These are tough times for President Bush’s director of homeland security, Tom Ridge.
Seven months into his assignment to coordinate the myriad homeland security-related government agencies and develop a national strategy for it, The New York Times labels him “a White House adviser with a shrinking mandate.” Senate Appropriations Committee Chairman Robert Byrd, a West Virginia Democrat, decries the refusal of “the single figure…privy to the whole picture” to testify before Congress in support of the administration’s homeland security budget. And a bipartisan group led by Democratic Sen. Joseph Lieberman of Connecticut has introduced a bill that would replace Mr. Ridge’s operation with a Department of Homeland Security and a White House office modeled on that of the current “drug czar.”
In fact, as Mark Twain said about Wagner, the Bush administration’s homeland security music has been “better than it sounds.” And most proposed alternatives would be worse. But the president must act quickly, or Mr. Ridge’s credibility and effectiveness will continue to decline.
A new department is not an effective solution. We could erect a new building on Constitution Avenue embossed with a shining new agency seal, but the most important functions and agencies would remain outside its walls. The FBI and the Justice Department would be left out, as would the CIA and the rest of the intelligence community. The Centers for Disease Control and Prevention, crucial for countering bioterrorism, would remain in the Department of Health and Human Services, and critical supporting elements would stay in the Defense Department. So even with a new department, coordination across agencies would remain the dominant need.
By contrast, the Ridge operation is well structured to meet this need, as he also directs a new Homeland Security Council, designed to mobilize a government-wide effort. But experience to date has uncovered weaknesses, both inside the administration and in relations with Congress.
Despite his significant and successful effort to pull together an integrated homeland security budget for Congress, Mr. Ridge has refused to appear on Capitol Hill to defend the request of $38 billion in open testimony. The resulting impasse between the White House and Congress has been an unnecessary—and costly—distraction. It has also undermined Mr. Ridge’s credibility on both sides of the aisle.
He also has lost important ground inside the administration.

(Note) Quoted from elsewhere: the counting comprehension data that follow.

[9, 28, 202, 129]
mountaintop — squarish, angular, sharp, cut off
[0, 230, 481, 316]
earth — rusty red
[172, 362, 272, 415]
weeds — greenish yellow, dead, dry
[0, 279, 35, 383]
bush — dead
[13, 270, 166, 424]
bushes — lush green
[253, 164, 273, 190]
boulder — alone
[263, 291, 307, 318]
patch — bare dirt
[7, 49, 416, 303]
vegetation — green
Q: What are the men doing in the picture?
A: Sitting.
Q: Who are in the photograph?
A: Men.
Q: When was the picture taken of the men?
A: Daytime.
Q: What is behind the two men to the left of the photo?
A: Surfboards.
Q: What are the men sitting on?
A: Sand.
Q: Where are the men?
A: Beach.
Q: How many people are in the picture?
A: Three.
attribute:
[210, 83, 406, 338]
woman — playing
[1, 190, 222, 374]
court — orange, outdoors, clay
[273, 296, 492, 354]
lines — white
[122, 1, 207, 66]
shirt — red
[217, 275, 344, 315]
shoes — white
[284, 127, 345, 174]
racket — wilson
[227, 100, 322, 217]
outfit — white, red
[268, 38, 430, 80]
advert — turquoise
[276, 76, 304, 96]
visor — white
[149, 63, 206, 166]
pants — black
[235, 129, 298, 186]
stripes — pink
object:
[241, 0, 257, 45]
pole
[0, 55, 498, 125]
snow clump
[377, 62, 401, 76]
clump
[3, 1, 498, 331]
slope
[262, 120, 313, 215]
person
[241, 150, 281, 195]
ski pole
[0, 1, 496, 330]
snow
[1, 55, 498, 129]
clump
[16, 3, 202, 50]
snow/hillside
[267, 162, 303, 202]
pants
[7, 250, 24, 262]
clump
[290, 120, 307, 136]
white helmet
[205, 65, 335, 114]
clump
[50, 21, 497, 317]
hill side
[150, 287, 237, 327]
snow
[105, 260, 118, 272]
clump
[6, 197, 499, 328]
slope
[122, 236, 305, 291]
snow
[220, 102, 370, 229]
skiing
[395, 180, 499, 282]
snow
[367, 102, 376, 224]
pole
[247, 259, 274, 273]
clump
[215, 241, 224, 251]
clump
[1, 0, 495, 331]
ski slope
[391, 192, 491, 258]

Even though he was responsible for developing a new color-coded alert system, it was the attorney general, rather than Mr. Ridge, who was put in charge of deciding whether to raise or lower alert levels. And after publicly and privately championing the creation of an independent border agency, Mr. Ridge had to settle for a much more modest reform involving the merger of the Customs Service and Border Patrol within the Justice Department.
To bolster Mr. Ridge’s position and enhance his credibility, the president should propose, and Congress should enact, a law giving him, his office and the Homeland Security Council statutory authority.

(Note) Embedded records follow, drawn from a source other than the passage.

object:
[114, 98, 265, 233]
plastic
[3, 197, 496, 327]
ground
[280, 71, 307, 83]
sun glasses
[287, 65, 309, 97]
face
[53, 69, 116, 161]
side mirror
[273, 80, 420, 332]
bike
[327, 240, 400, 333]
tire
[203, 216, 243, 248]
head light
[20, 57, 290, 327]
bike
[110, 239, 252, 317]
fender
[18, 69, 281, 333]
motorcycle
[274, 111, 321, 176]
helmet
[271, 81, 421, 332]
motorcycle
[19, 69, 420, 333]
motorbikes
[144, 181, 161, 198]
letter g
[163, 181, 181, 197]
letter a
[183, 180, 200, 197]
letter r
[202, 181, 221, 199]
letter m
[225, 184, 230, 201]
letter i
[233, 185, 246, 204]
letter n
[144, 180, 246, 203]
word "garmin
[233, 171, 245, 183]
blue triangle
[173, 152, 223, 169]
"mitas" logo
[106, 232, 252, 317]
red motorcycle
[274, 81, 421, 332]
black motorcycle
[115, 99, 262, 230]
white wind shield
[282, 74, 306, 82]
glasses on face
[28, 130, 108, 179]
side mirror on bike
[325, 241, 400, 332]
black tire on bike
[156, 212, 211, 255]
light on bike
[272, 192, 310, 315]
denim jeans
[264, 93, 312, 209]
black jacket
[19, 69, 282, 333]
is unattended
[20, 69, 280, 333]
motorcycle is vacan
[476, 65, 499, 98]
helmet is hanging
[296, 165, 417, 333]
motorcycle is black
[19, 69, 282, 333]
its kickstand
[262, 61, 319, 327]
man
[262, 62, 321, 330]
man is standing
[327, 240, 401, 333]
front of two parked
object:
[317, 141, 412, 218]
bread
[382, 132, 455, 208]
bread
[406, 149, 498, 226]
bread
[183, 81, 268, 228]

As a Cabinet-level official parallel to the director of the Office of Management and Budget, appointed by the president and confirmed by the Senate, Mr. Ridge would be in a much better position to lead the U.S. government in forging a coherent homeland security strategy, to coordinate the many agencies and to mobilize the resources and motivate the people who work on the front lines protecting our country from terrorist attack.
Finally, the consolidation of dispersed responsibilities for securing our borders is long overdue.
Today, six departments—from Defense to Justice, from Treasury to Transportation—bear some responsibility for monitoring our borders. But for none of them is this crucial task a priority. This must change.
A new federal border agency must be created by merging the Coast Guard, the Customs Service, the enforcement arm of the Immigration and Naturalization Service, the new airport security agency and perhaps also the State Department’s consular affairs functions into one. To secure our borders, we clearly need a single agency, with one face and one overriding responsibility.
These reforms cannot produce increased security. But as Dwight D. Eisenhower said, although “organization cannot make a genius out of an incompetent…disorganization can scarcely fail to result in inefficiency and can easily lead to disaster.”
Organizational reform is the first step to avoiding such a disaster.